Ma per il nostro ragionamento il punto focale è uno e solo uno: il gesto/frase del fratello è un momento, ce ne saranno stati altri e ce ne saranno altri poi, nel quale nella vita del bambino viene introdotta l’incidenza del significante, ossia il fatto che l’azione del significante – in questo caso “io sono il gallo e tu sei la gallina” – incide, turba, altera chi la riceve e a ciò non c’è alternativa.

Due precisazioni.

La prima. Che sia stata proprio questa frase a presentificare l’incidenza del significante è in parte un caso, in parte probabilmente legato al fatto di venire introdotta in un luogo fortemente libidizzato, resta il fatto che a stabilire che sia stata proprio questa frase sono le sue conseguenze, cioè il trauma e il sintomo.

La seconda. Non bisogna dare peso al contenuto della frase ma al suo accadere, ossia non è il contenuto della frase a fare trauma. Non bisogna dare troppo peso alla declinazione della frase, ossia non è il concatenamento creato dalla frase a fare trauma. Bisogna dare valore al fatto che nell’incontro con questa frase il bambino fa l’esperienza di essere sottomesso senza alternativa all’azione del significante, e questo a prescindere dal contenuto e dalla declinazione della frase.

Resta il fatto che gli effetti di questo trauma saranno invece legati alla declinazione della frase che ha fatto trauma.

Nel caso del bambino, possiamo dire che prima del gesto/frase del fratello “essere la gallina della madre” coincideva con il “non essere la gallina della madre”, ed in questo iato, in questo gioco, stava il piacere e la gioia di essere la gallina della madre. Dopo la frase del fratello “essere la gallina è senza alternativa”, dunque non c’è scampo, dunque è traumatica. Ma non bisogna confondersi su questo punto decisivo. Non c’è alternativa è relativo all’incidenza significante, non c’è alternativa al venire incisi da questa. Poi, inevitabilmente, nella vita di ciascuno il non c’è alternativa si sposta su qualche elemento presente nella frase che ha incarnato l’incidenza del significante e la si sperimenta a questo livello – nel “nostro” caso “tu sei la gallina”.

Per far notare che l’incidenza del significante è dell’Uno, cioè che in primis non sta che nel proprio incidere – come accennato è propriamente questa la ragione prima e ultima del fatto che l’incidenza significante è radicalmente senza alternativa – Lacan opera una forzatura linguistica. Come anticipato ci sarebbe tornata utile la versione inglese, cioè originale, della risposta del bambino alla frase del fratello, che ora possiamo considerare la riposta del bambino al senza alternative dell’incidenza significante: “I won’t be the hen” (“Non voglio essere la gallina”).
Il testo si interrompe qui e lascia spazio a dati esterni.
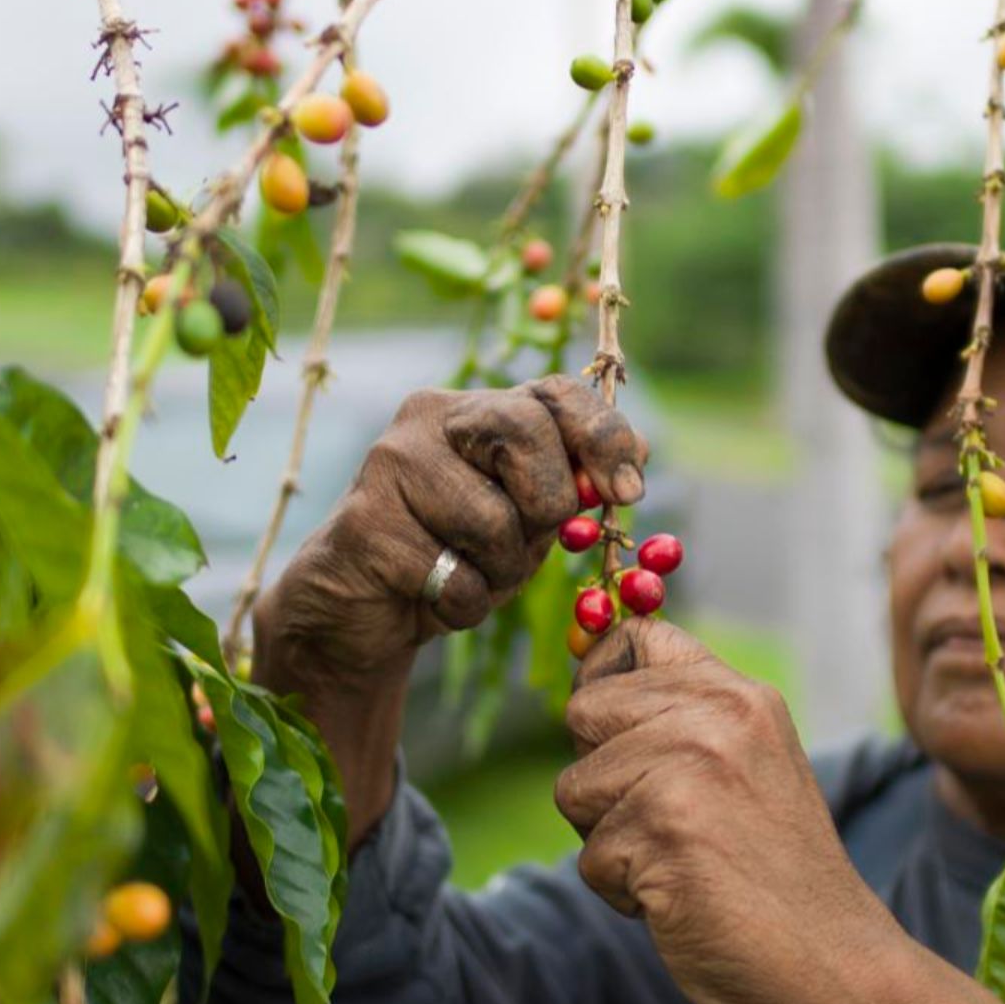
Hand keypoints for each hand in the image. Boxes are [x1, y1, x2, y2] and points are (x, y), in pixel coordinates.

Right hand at [253, 375, 646, 683]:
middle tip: (526, 543)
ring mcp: (387, 463)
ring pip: (493, 520)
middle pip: (526, 436)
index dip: (604, 437)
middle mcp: (430, 417)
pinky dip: (463, 606)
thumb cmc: (458, 555)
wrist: (362, 611)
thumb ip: (574, 484)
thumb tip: (642, 453)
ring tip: (470, 575)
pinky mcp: (363, 522)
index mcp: (480, 408)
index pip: (556, 392)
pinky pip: (454, 577)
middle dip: (547, 507)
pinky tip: (433, 597)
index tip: (629, 493)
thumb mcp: (529, 518)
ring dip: (501, 573)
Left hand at [555, 620, 992, 1003]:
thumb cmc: (773, 870)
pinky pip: (588, 857)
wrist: (831, 959)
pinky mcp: (665, 828)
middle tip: (666, 819)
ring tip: (679, 859)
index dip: (603, 678)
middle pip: (584, 711)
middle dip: (601, 775)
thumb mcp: (747, 763)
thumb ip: (686, 717)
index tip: (616, 728)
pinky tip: (682, 896)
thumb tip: (587, 681)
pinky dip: (623, 891)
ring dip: (609, 840)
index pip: (635, 636)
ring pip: (573, 788)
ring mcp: (692, 767)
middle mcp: (720, 715)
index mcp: (741, 694)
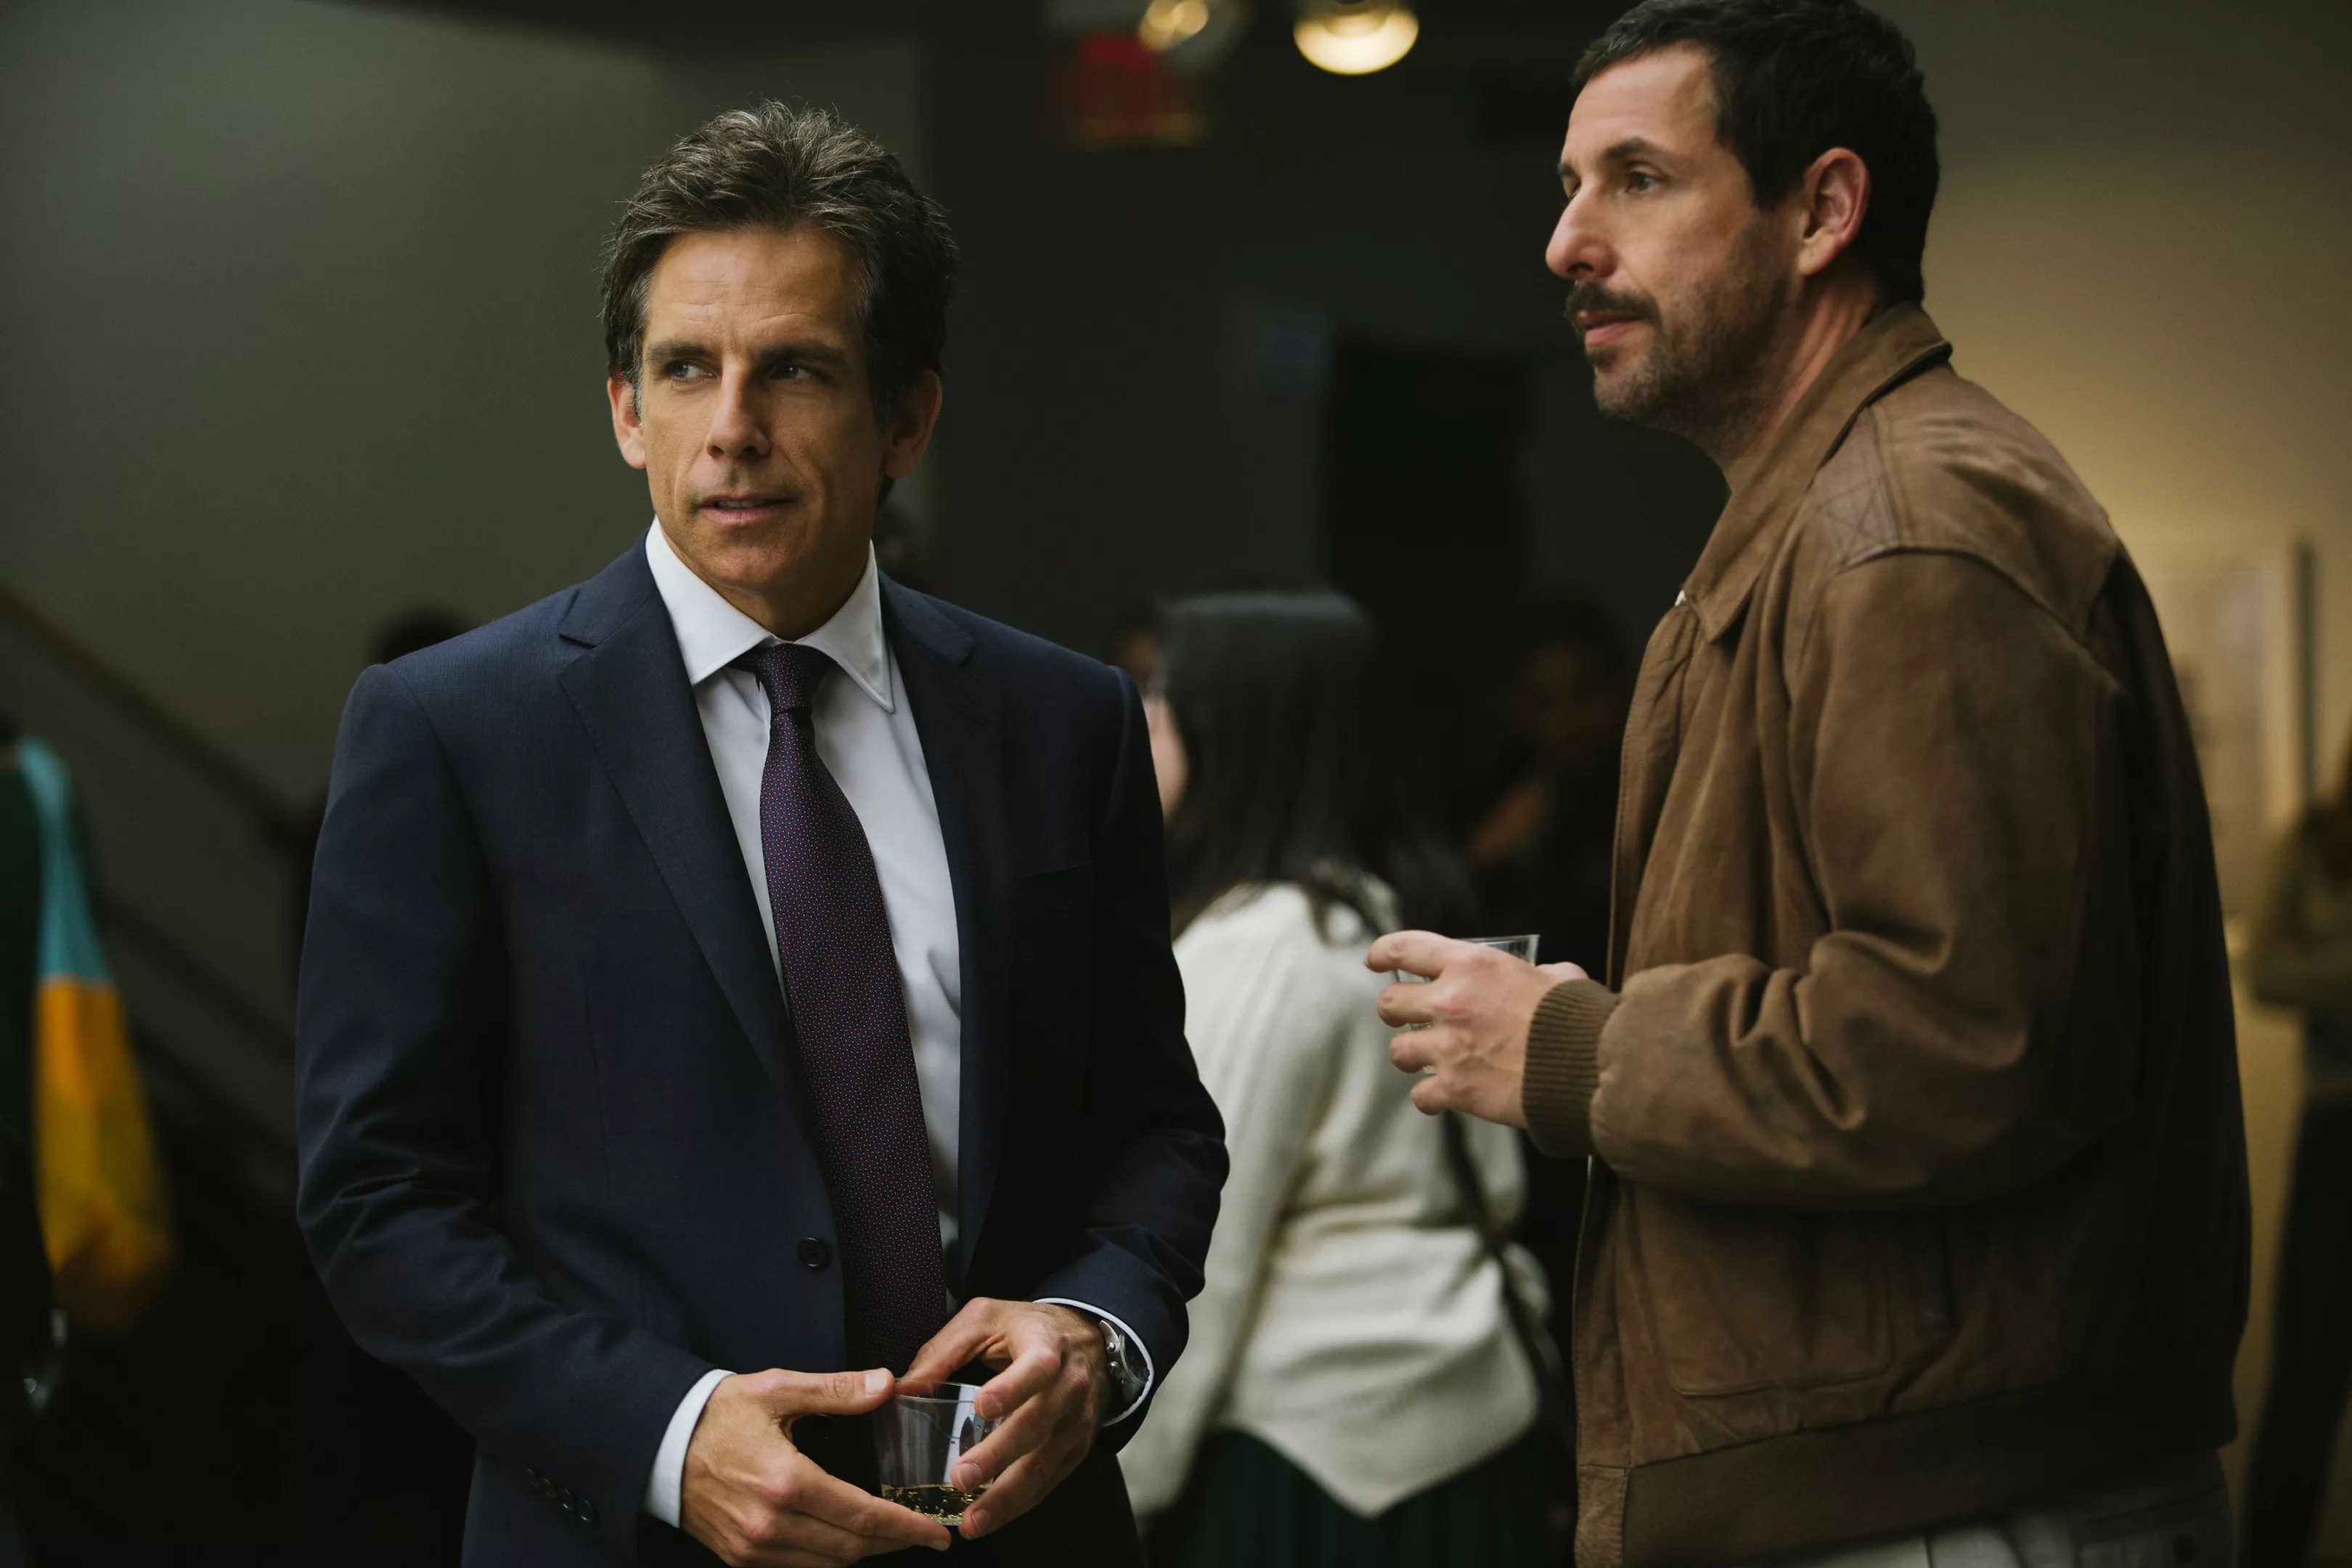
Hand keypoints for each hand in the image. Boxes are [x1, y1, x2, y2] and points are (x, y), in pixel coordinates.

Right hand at [679, 1367, 950, 1565]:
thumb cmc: (718, 1413)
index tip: (937, 1531)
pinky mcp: (739, 1557)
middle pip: (849, 1548)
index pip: (861, 1515)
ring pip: (826, 1565)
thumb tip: (886, 1383)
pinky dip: (829, 1559)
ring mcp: (753, 1547)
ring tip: (892, 1535)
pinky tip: (846, 1540)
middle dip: (893, 1543)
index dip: (905, 1527)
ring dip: (863, 1553)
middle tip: (924, 1533)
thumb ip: (836, 1390)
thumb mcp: (777, 1389)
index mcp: (785, 1482)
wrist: (658, 1443)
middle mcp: (769, 1524)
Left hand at [902, 1300, 1107, 1540]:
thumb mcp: (985, 1319)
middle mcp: (1068, 1386)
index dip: (1012, 1388)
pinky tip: (991, 1518)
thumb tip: (904, 1387)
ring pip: (1044, 1464)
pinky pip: (1048, 1482)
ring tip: (973, 1520)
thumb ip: (945, 1350)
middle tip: (961, 1477)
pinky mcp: (1076, 1449)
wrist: (1087, 1340)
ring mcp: (1076, 1422)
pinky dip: (1019, 1504)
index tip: (982, 1406)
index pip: (1036, 1367)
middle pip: (1037, 1424)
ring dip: (1008, 1496)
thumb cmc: (1028, 1329)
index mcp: (1046, 1346)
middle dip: (999, 1455)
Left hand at [1366, 930, 1588, 1126]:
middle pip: (1390, 1004)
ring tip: (1431, 1059)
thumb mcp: (1557, 977)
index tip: (1374, 960)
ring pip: (1399, 1051)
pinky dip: (1431, 1098)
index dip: (1382, 953)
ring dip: (1413, 1055)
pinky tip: (1445, 1096)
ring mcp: (1449, 1047)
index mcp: (1472, 965)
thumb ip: (1534, 973)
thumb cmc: (1578, 1019)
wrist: (1589, 1068)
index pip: (1404, 949)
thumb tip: (1537, 977)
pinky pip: (1421, 1095)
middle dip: (1398, 1011)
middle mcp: (1451, 1001)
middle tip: (1412, 1019)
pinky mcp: (1455, 1088)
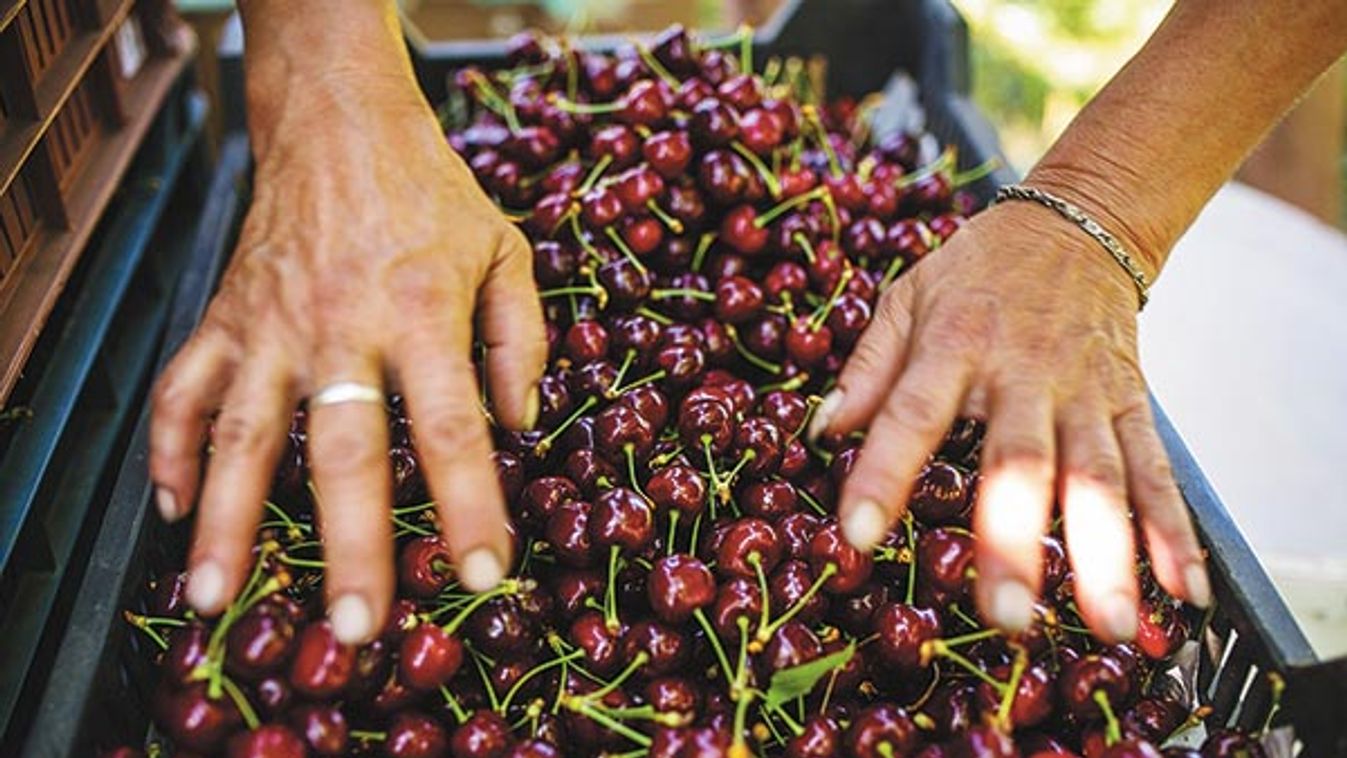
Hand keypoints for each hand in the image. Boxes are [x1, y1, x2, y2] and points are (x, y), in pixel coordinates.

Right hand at [148, 72, 544, 642]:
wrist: (339, 124)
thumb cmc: (431, 195)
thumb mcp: (507, 253)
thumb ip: (522, 342)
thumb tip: (520, 427)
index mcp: (424, 314)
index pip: (453, 429)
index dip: (469, 506)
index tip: (481, 574)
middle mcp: (342, 328)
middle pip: (344, 450)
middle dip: (351, 543)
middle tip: (356, 623)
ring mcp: (272, 325)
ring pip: (242, 434)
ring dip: (226, 519)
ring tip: (216, 596)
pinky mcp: (225, 318)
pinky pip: (185, 390)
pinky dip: (170, 449)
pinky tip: (171, 507)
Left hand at [809, 199, 1209, 640]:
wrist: (1077, 222)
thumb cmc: (977, 271)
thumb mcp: (907, 298)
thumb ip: (866, 369)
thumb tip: (820, 431)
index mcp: (954, 345)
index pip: (911, 415)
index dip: (883, 475)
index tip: (855, 536)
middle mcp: (1024, 373)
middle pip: (1021, 461)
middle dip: (1014, 539)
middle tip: (1005, 614)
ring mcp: (1087, 391)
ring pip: (1100, 477)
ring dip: (1108, 554)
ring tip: (1110, 626)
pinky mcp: (1134, 402)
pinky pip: (1157, 470)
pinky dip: (1174, 532)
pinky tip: (1182, 591)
Ebbene Lacan fa notare che la pronuncia di hen in inglese (gallina) ha qualche assonanza con la pronuncia di Un (Uno) in francese e per di più c’è la stessa pronuncia aspirata della n – cioè della negazione: «Notate che in inglese hen ha esattamente la stessa pronuncia aspirata della n dell’Uno di cui vi ho parlato prima. Egli non vuole essere la hen» (p. 304). E come se il bambino incontrando il trauma dell’Uno del significante dicesse: “Non voglio essere Uno” e iniziasse, come tutti (quasi), a credersi due, cioè padrone di sé.

 

note

[1] J. Lacan, Il Seminario. Libro XVI. Da un Altro all’altro, Einaudi, Torino 2019.
Le citazioni tratte dal seminario saranno riportate con l’indicazione della pagina inserita tra parentesi al termine della citazione.